ABOUT THIS TASK: Every entry should come back exactly as written, minus the pictures.

= = = = = = =

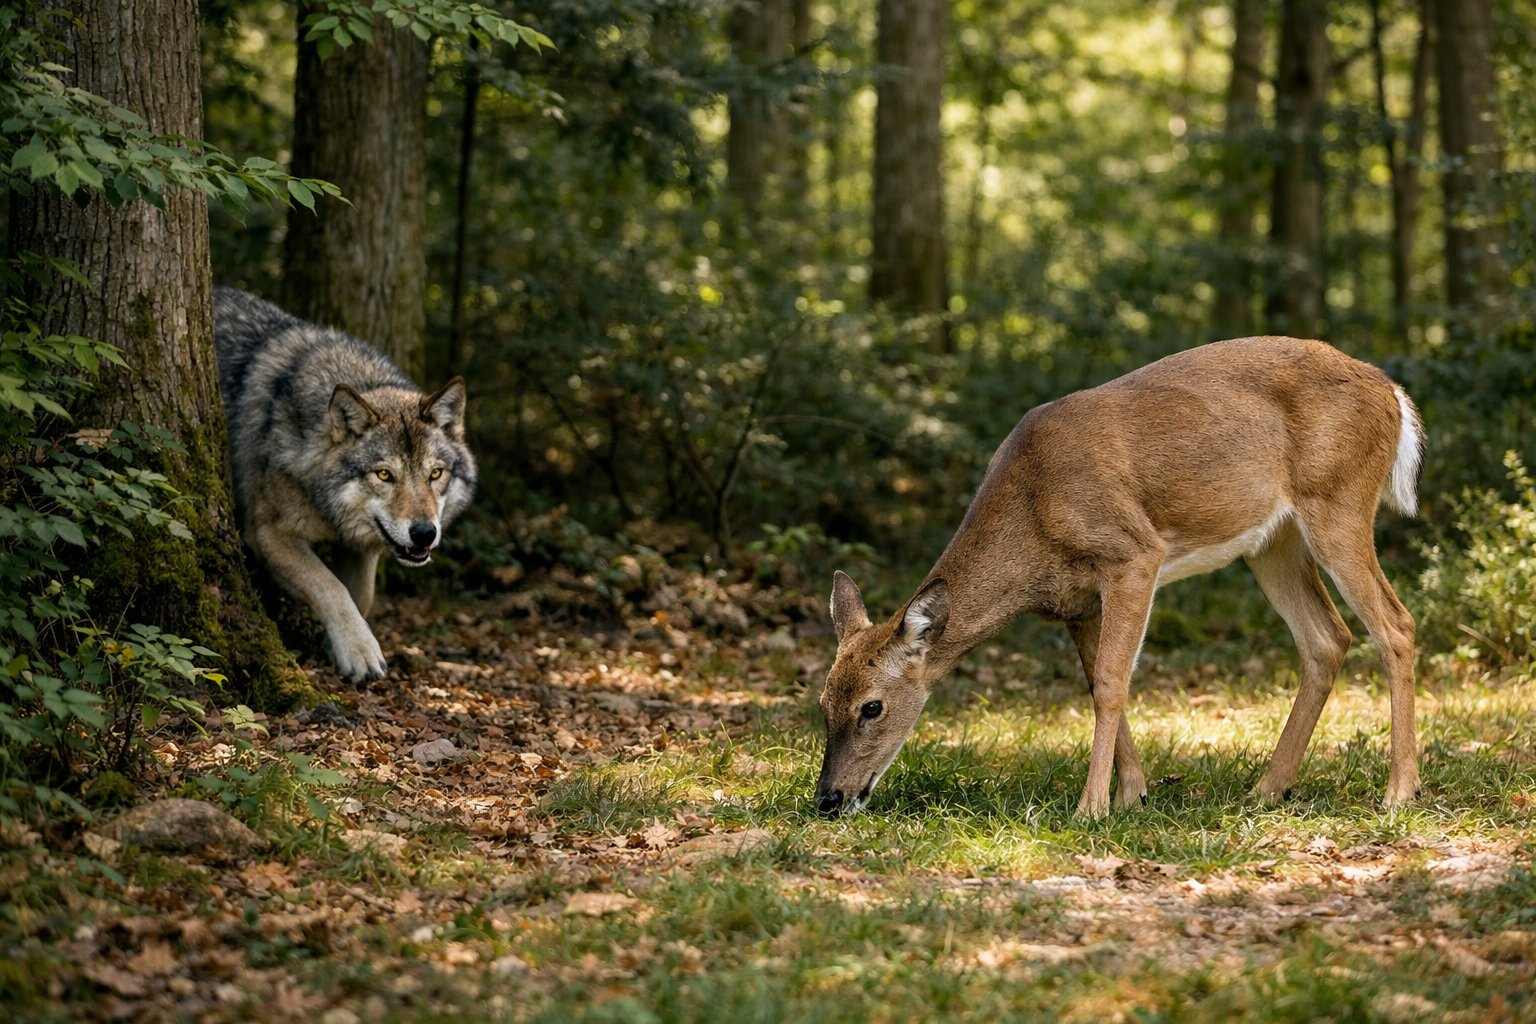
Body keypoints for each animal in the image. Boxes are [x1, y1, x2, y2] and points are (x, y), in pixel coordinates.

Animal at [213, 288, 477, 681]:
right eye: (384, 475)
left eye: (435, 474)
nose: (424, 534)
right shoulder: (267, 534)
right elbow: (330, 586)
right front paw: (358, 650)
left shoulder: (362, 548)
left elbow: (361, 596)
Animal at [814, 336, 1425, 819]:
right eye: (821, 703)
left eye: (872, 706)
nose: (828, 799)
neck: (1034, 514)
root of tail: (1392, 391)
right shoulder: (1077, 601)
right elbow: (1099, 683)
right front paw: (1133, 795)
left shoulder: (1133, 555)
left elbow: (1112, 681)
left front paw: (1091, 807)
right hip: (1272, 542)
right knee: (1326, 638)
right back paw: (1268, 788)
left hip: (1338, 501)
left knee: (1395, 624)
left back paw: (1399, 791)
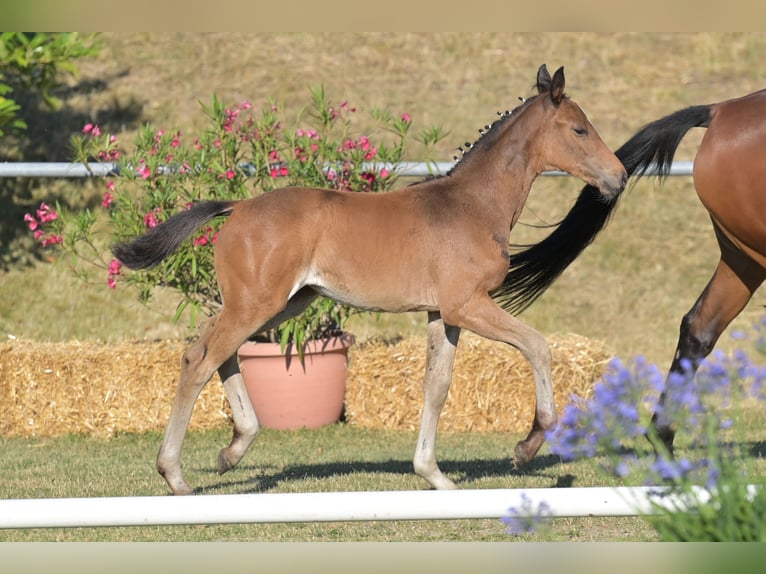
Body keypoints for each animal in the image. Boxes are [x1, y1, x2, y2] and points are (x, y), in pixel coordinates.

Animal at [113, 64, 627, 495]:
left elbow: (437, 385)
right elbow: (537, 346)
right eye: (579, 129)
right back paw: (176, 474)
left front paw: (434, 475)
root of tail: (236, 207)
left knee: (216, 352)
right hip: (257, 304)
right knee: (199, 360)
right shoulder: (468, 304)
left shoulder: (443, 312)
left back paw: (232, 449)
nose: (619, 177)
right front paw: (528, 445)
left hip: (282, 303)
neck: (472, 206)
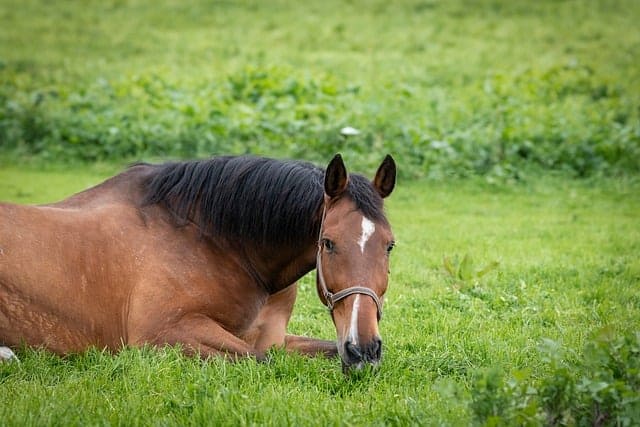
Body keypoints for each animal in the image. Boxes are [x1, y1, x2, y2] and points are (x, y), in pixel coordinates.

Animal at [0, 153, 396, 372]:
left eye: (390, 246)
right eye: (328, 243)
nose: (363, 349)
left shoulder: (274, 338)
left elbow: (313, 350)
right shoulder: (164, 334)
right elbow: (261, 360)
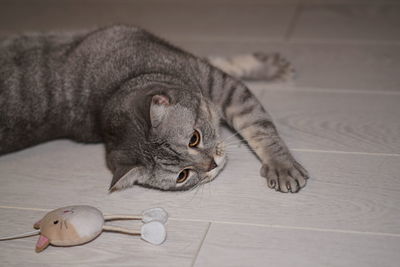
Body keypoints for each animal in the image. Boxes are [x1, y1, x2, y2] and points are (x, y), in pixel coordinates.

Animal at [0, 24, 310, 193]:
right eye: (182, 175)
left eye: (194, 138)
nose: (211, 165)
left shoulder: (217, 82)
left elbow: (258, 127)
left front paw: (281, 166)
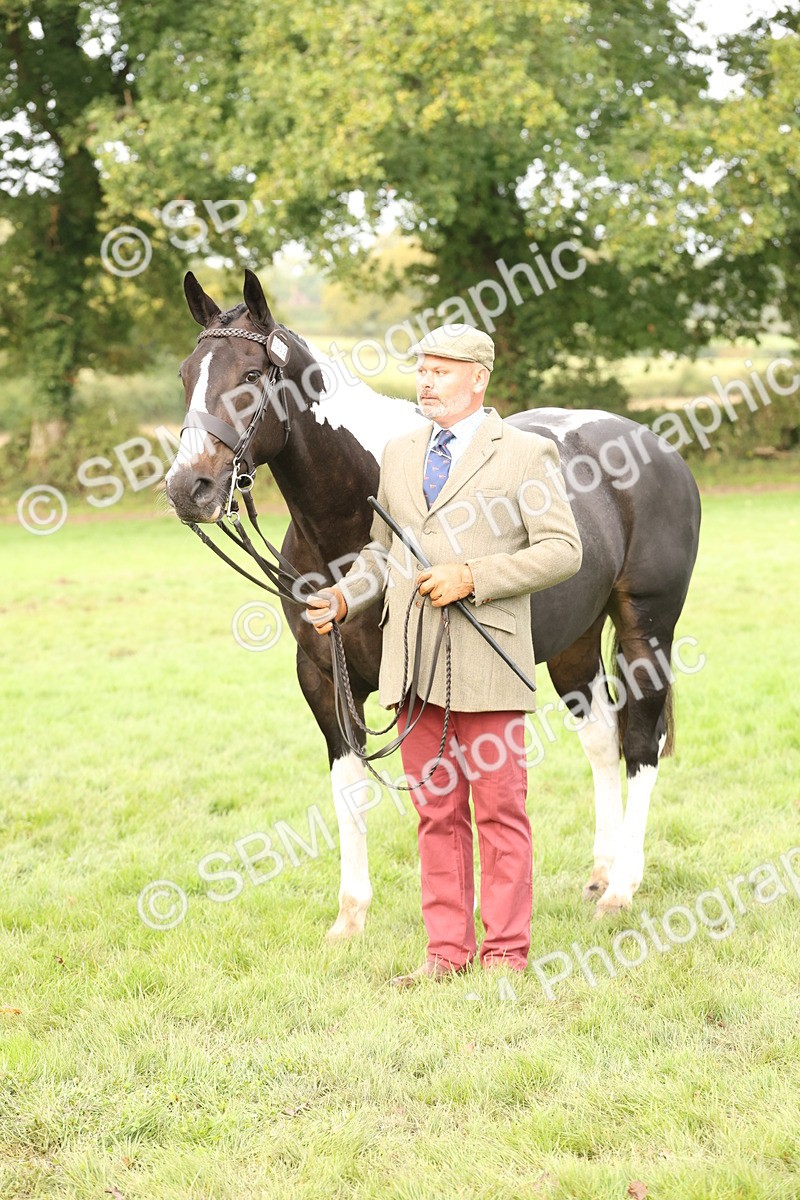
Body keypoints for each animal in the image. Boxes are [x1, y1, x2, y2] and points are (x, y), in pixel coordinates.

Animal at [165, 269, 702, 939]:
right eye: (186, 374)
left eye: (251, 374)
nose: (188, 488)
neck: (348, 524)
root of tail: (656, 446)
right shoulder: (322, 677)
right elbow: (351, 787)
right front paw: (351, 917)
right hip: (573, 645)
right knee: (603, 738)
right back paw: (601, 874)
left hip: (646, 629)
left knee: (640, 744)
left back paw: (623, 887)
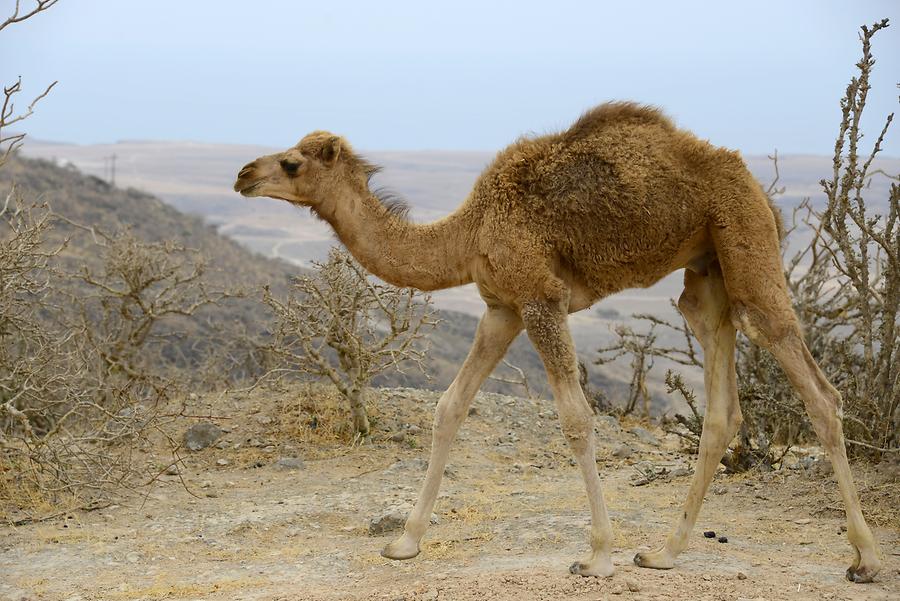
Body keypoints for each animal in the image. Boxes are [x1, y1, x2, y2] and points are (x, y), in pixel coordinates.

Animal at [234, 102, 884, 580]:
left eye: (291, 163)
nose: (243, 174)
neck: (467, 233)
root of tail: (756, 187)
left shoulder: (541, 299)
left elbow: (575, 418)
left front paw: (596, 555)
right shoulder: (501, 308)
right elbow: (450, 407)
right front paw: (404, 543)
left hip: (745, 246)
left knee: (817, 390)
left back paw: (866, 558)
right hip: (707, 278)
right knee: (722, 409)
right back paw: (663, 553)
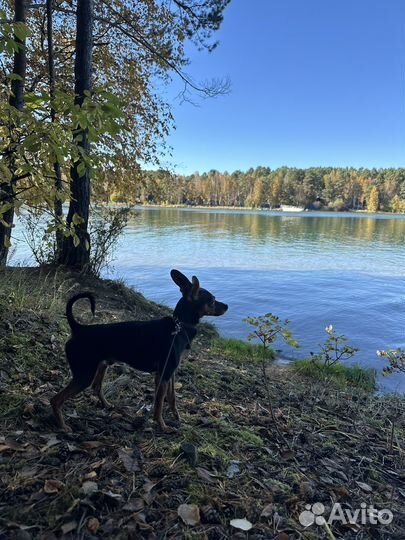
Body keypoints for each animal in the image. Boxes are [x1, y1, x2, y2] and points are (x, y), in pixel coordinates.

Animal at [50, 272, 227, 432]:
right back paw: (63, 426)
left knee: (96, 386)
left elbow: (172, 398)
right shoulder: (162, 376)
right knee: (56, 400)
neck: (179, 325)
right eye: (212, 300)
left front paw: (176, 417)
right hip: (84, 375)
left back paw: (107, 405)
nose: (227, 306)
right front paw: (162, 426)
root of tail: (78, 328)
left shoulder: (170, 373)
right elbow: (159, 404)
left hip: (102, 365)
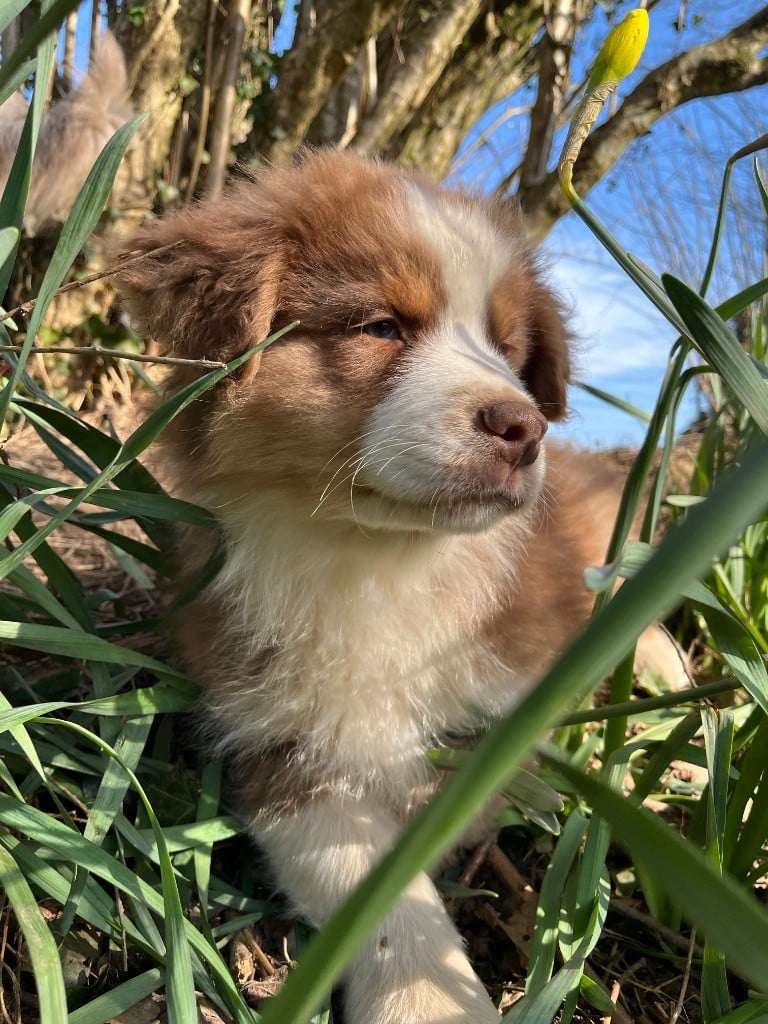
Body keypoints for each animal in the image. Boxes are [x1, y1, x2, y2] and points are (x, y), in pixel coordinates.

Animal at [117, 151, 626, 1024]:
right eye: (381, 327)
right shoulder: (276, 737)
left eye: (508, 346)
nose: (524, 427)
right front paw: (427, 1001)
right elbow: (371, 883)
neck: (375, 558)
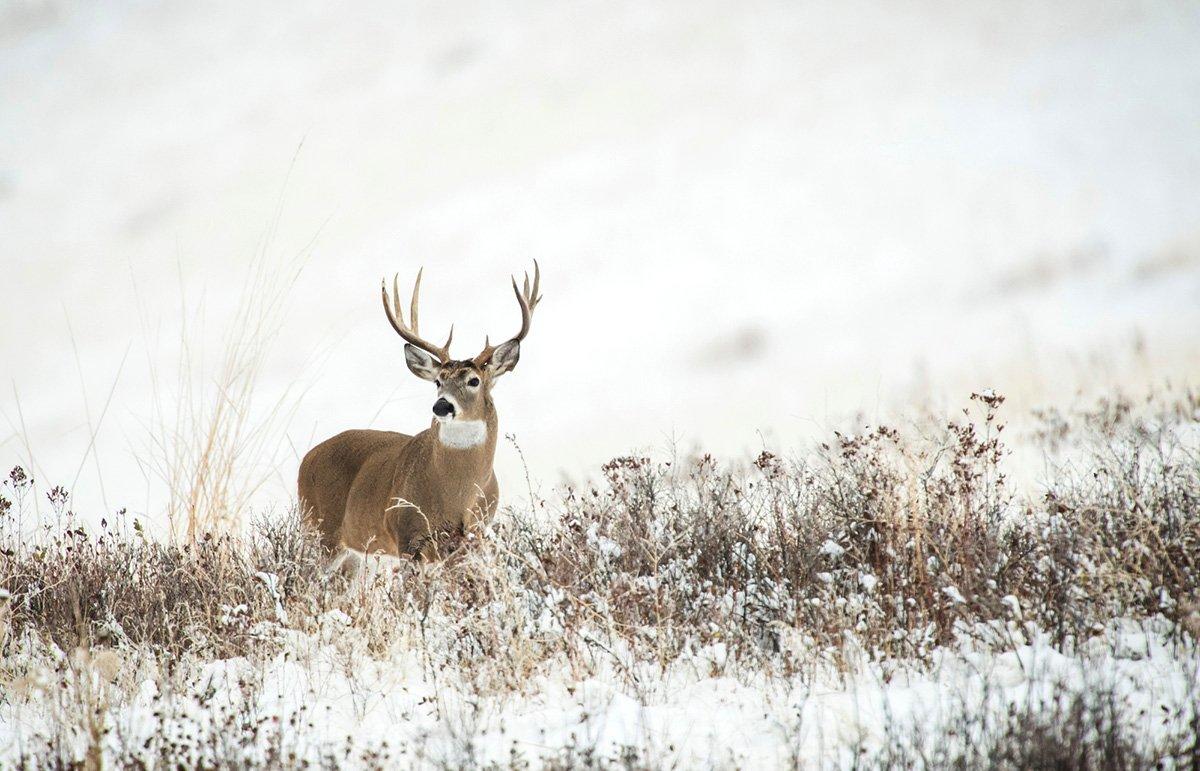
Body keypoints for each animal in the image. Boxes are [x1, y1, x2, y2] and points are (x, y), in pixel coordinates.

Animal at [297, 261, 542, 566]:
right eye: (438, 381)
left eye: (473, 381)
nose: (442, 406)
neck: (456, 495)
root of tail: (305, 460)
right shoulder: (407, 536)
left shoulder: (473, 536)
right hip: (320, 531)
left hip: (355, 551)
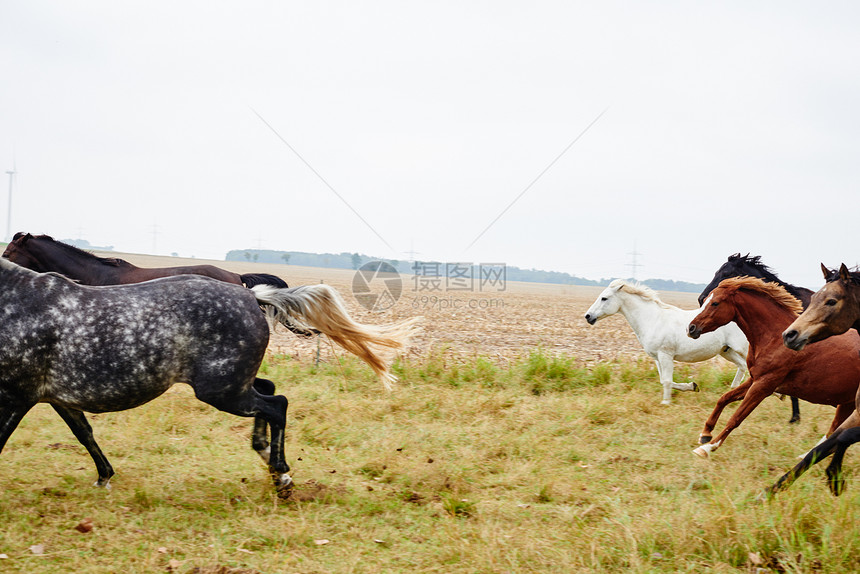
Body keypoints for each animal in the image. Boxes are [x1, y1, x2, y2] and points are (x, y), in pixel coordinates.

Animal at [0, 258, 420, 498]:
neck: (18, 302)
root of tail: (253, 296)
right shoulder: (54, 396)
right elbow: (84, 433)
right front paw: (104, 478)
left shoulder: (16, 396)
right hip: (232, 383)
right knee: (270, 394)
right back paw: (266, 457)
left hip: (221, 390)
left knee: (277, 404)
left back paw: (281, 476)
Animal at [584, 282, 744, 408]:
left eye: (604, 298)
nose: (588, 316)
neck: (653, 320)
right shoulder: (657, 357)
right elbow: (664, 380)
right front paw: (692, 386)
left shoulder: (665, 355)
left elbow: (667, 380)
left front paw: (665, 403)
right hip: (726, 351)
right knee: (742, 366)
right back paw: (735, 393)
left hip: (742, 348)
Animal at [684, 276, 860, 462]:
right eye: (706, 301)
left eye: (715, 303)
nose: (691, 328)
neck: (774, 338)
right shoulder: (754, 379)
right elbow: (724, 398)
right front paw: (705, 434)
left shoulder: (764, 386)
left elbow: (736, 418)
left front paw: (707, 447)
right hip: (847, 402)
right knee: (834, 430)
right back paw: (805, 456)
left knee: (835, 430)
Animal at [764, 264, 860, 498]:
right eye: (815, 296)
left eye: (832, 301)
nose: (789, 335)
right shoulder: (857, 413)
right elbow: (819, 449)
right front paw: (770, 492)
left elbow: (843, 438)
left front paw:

= = = = = = =

SOLUTION TO THIS PROBLEM:
Body keypoints for each animal in the image. Boxes are [x1, y1, x2, y2] and points are (x, y), in pixel coordinates.

Animal at [213, 288, 477, 681]:
right eye: (384, 475)
left eye: (435, 474)
nose: (424, 534)
right shoulder: (267, 534)
right elbow: (330, 586)
right front paw: (358, 650)
left shoulder: (362, 548)
left elbow: (361, 596)
Animal at [814, 336, 1425, 819]:
right eye: (821, 703)
left eye: (872, 706)
nose: (828, 799)
neck: (1034, 514)
root of tail: (1392, 391)
right shoulder: (1077, 601)
right elbow: (1099, 683)
right front paw: (1133, 795)
left shoulder: (1133, 555)
left elbow: (1112, 681)
left front paw: (1091, 807)
right hip: (1272, 542)
right knee: (1326, 638)
right back paw: (1268, 788)
left hip: (1338, 501)
left knee: (1395, 624)
left back paw: (1399, 791)
Body keypoints for each animal in the image. Boxes are [x1, y1, x2, y2] and points are (x, y), in pixel coordinates.

Animal at [113, 64, 627, 495]:
left elbow: (437, 385)
right elbow: (537, 346)
right eye: (579, 129)
right back paw: (176, 474)
left front paw: (434, 475)
root of tail: (236, 207)
left knee: (216, 352)
right hip: (257, 304)
right knee: (199, 360)
right shoulder: (468, 304)
left shoulder: (443, 312)
left back paw: (232, 449)
nose: (619, 177)
right front paw: (528, 445)
left hip: (282, 303)
neck: (472, 206)
Body keypoints for each animal in the image. Boxes are [x1, y1, x2, y2] and points are (x, y), in pixel coordinates.

Animal at [0, 153, 396, 372]:
left eye: (390, 246)
right eye: (328, 243)
nose: (363, 349)
left shoulder: (274, 338)
left elbow: (313, 350)
right shoulder: (164, 334)
right elbow: (261, 360)
Body keypoints for each animal in the image. Boxes are [x1, y1, x2, y2] and points are (x, y), in pixel coordinates.

Animal at [0, 24, 310, 193]:
right eye: (182, 175)
left eye: (194, 138)
nose: (211, 165)
left shoulder: (217, 82)
left elbow: (258, 127)
left front paw: (281, 166)
Body keypoints for each animal in the image. Boxes are [x1, y1, x2, y2] and points are (x, y), in pixel coordinates.

Animal at [165, 269, 702, 939]:
right eye: (186, 374)
left eye: (251, 374)
nose: (188, 488)
neck: (348, 524)
root of tail: (656, 446)
right shoulder: (322, 677)
right elbow: (351, 787)
right front paw: (351, 917)
right hip: (573, 645)
right knee: (603, 738)
right back paw: (601, 874)
left hip: (646, 629)
left knee: (640, 744)
left back paw: (623, 887)
Body keypoints for each animal in the image. Boxes are [x1, y1, x2, y2] and points are (x, y), in pixel coordinates.

Animal at [234, 102, 884, 580]:
left eye: (291, 163)
nose: (243, 174)
neck: (467, 233)
root of tail: (756, 187)
left shoulder: (541, 299)
left elbow: (575, 418)
left front paw: (596, 555)
right shoulder: (501, 308)
right elbow: (450, 407)
right front paw: (404, 543)
left hip: (745, 246)
left knee: (817, 390)
left back paw: (866, 558)
right hip: (707, 278)
right knee: (722, 409)
right back paw: (663, 553)
Body keypoints for each animal in the image. Boxes are [x1, y1, x2, y2] and points are (x, y), in pixel coordinates.

Animal at [50, 272, 227, 432]:
right back paw: (63, 426)
left knee: (96, 386)
left elbow: (172, 398)
right shoulder: (162, 376)
right knee: (56, 400)
neck: (179, 325)
right eye: (212, 300)
left front paw: (176, 417)
right hip: (84, 375)
left back paw: (107, 405)
nose: (227, 306)
right front paw: (162, 426)
root of tail: (78, 328)
left shoulder: (170, 373)
right elbow: (159, 404)
left hip: (102, 365)
Body keypoints for each animal in the image. Boxes are [x1, y1, x2, y2] and points are (x, y), in pixel coordinates.

Animal at [117, 151, 626, 1024]:
right eye: (381, 327)
right shoulder: (276, 737)
left eye: (508, 346)
nose: (524, 427)
right front paw: (427, 1001)
right elbow: (371, 883)
neck: (375, 558)
Body keypoints for each animal in the image. Boxes are [x1, y1, x2, y2] and points are (x, y), in pixel coordinates.

Animal at [297, 261, 542, 566]:
right eye: (438, 381)
left eye: (473, 381)
nose: (442, 406)
neck: (456, 495)
root of tail: (305, 460)
right shoulder: (407, 536)
left shoulder: (473, 536)
right hip: (320, 531)
left hip: (355, 551)
Body keypoints for each animal in the image. Boxes are [x1, y1, x2, y2] and points are (x, y), in pixel coordinates.

Animal at [0, 258, 420, 498]:
neck: (18, 302)
root of tail: (253, 296)
right shoulder: (54, 396)
right elbow: (84, 433)
right front paw: (104, 478)
left shoulder: (16, 396)
right hip: (232, 383)
right knee: (270, 394)
right back paw: (266, 457)
left hip: (221, 390)
left knee: (277, 404)
left back paw: (281, 476)
Animal at [584, 282, 744, 408]:
left eye: (604, 298)
nose: (588, 316)
neck: (653, 320)
right shoulder: (657, 357)
right elbow: (664, 380)
right front paw: (692, 386)
left shoulder: (665, 355)
left elbow: (667, 380)
left front paw: (665, 403)
right hip: (726, 351)
right knee: (742, 366)
right back paw: (735, 393)
left hip: (742, 348)
Animal at [684, 276, 860, 462]:
right eye: (706, 301)
left eye: (715, 303)
nose: (691, 328)
neck: (774, 338)
right shoulder: (754, 379)
right elbow: (724, 398)
right front paw: (705, 434)
left shoulder: (764, 386)
left elbow: (736, 418)
left front paw: (707, 447)
right hip: (847, 402)
right knee: (834, 430)
right back paw: (805, 456)
left knee: (835, 430)
Animal at [764, 264, 860, 498]:
right eye: (815, 296)
left eye: (832, 301)
nose: (789, 335)
right shoulder: (857, 413)
right elbow: (819, 449)
right front paw: (770, 492)
left elbow: (843, 438)
left front paw:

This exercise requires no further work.